Thursday, January 22, 2009

Michigan: When Enough Is Enough

I am sitting here, gazing out the hospital window as my grandfather is sleeping, contemplating the wonders of modern medicine and asking myself when enough is enough. On one hand I am so VERY thankful that grandpa is doing better, he was in acute kidney failure due to a terrible bladder infection I am happy he is here for me to talk to and laugh with but I am also concerned with the definition of quality of life.

My grandpa is a proud 86 year old man who up until a month ago was in great health, now he is lying in a bed on such a cocktail of drugs that he is sleeping most of the time and so weak that he cannot even go to the bathroom by himself. He was within an hour of dying his kidneys were so bad. If it was 100 years ago he would have passed away in his sleep or surrounded by family in his own bed from some unknown ailment. Now because we can cure so much and prolong life he is looking at constant pain, lost of any type of mobility, and since he lives alone and refuses to go to a nursing home he will need to be watched by a family member or nurse 24 hours a day. The work that the family does is not the problem at all. We love him so much and we would keep him with us forever but that is a very selfish reason, a reason that we feel like we need him here. What about what he wants, I think the problem is will he be happy living this way.

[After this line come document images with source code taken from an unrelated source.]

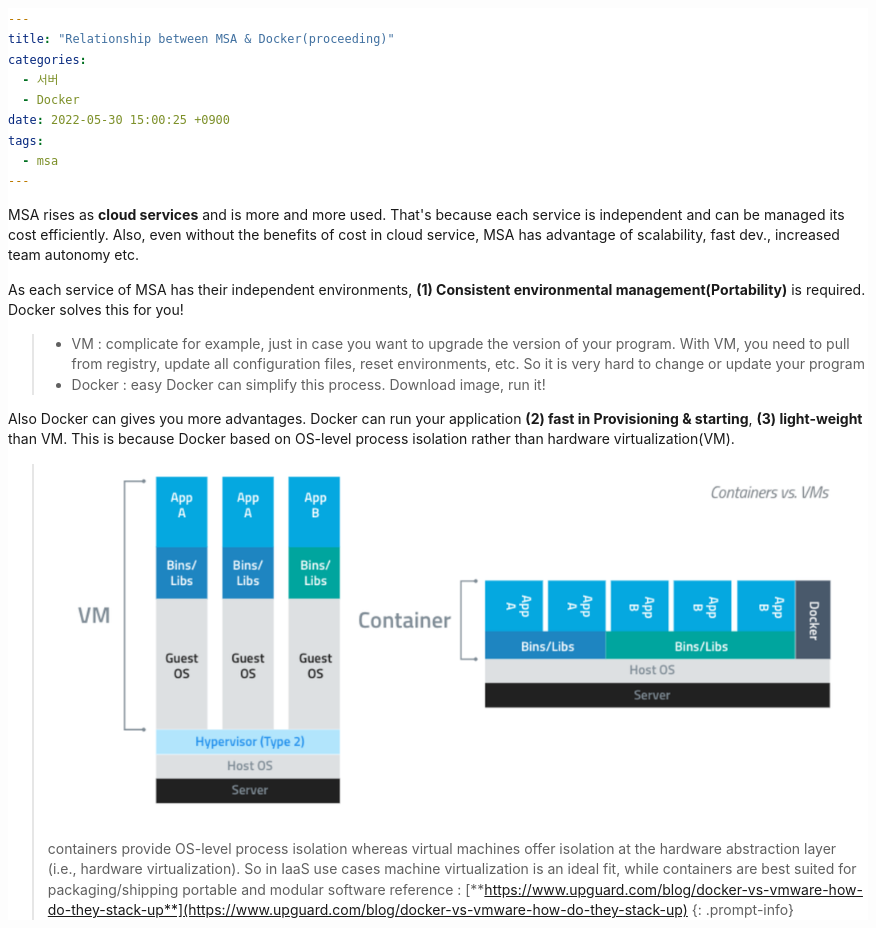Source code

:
 ```yaml
---
title: "Relationship between MSA & Docker(proceeding)"
categories:
  - 서버
  - Docker
date: 2022-05-30 15:00:25 +0900
tags:
  - msa
---
```


MSA rises as **cloud services** and is more and more used. That's because each service is independent and can be managed its cost efficiently. Also, even without the benefits of cost in cloud service, MSA has advantage of scalability, fast dev., increased team autonomy etc.

As each service of MSA has their independent environments, **(1) Consistent environmental management(Portability)** is required. Docker solves this for you!

> * VM : complicate
> for example, just in case you want to upgrade the version of your program. With VM, you need to pull from registry, update all configuration files, reset environments, etc. So it is very hard to change or update your program
> * Docker : easy
> Docker can simplify this process. Download image, run it!

Also Docker can gives you more advantages. Docker can run your application **(2) fast in Provisioning & starting**, **(3) light-weight** than VM. This is because Docker based on OS-level process isolation rather than hardware virtualization(VM).


> ![a](../../assets/p/6/Docker_VM.png)
> containers provide OS-level process isolation whereas virtual machines offer isolation at the hardware abstraction layer (i.e., hardware virtualization).  So in IaaS use cases machine virtualization is an ideal fit, while containers are best suited for packaging/shipping portable and modular software
> reference : [**https://www.upguard.com/blog/docker-vs-vmware-how-do-they-stack-up**](https://www.upguard.com/blog/docker-vs-vmware-how-do-they-stack-up)
{: .prompt-info}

How far should we push technology, when are we going to far, is it worth it to keep pushing death further and further, he is exhausted from everything we have done to save him. Are we just being selfish trying to keep our elders around? What kind of life will he be leading? Is that I life I would ever want?

His wife is gone, all his brother and sisters are gone, all his friends are gone, all his cousins are gone. Because he was the youngest of the family and the healthiest the only people left that he loves are his children and grandchildren. That has to be so sad living when so many of everyone you know are gone. Our immediate biggest worry right now when he gets released from the hospital is preventing him from falling and breaking a hip or getting pneumonia, keep his health stable or preferably getting better, and most importantly keeping him out of a nursing home where he will just give up and waste away. I am so sorry to see him like this, feeling like a burden, not being able to do the simplest things himself. I hope he gets better, and happier, and healthier or that his end comes quickly and painlessly in his sleep.